BEGIN DATA RECORDS

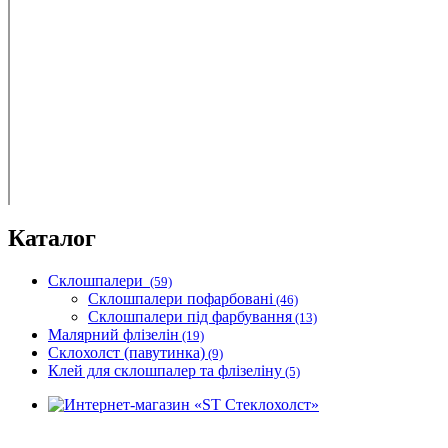
Каталог
Склошпалери
(59)
Склошпалери пофарбовані
(46)
Склошпалери під фарбування
(13)
Малярний флізелін
(19)
Склохолст (павутинка)
(9)
Клей для склошпалер та флізеліну
(5)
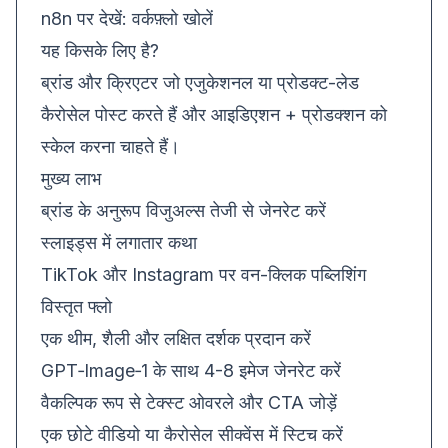
n8n पर देखें:
वर्कफ़्लो खोलें
यह किसके लिए है?
ब्रांड और क्रिएटर जो एजुकेशनल या प्रोडक्ट-लेड
कैरोसेल पोस्ट करते हैं और आइडिएशन + प्रोडक्शन को
स्केल करना चाहते हैं।
मुख्य लाभ
ब्रांड के अनुरूप विजुअल्स तेजी से जेनरेट करें
स्लाइड्स में लगातार कथा
TikTok और Instagram पर वन-क्लिक पब्लिशिंग
विस्तृत फ्लो
एक थीम, शैली और लक्षित दर्शक प्रदान करें
GPT‑Image‑1 के साथ 4-8 इमेज जेनरेट करें
वैकल्पिक रूप से टेक्स्ट ओवरले और CTA जोड़ें
एक छोटे वीडियो या कैरोसेल सीक्वेंस में स्टिच करें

END DATA RECORDS

## [PROMPT]
Among the entries above, which lines include "Склошпалери"? List them all.

## [REPLY]
Склошпалери
Склошпалери пофарбовані
Склошпалери під фарбування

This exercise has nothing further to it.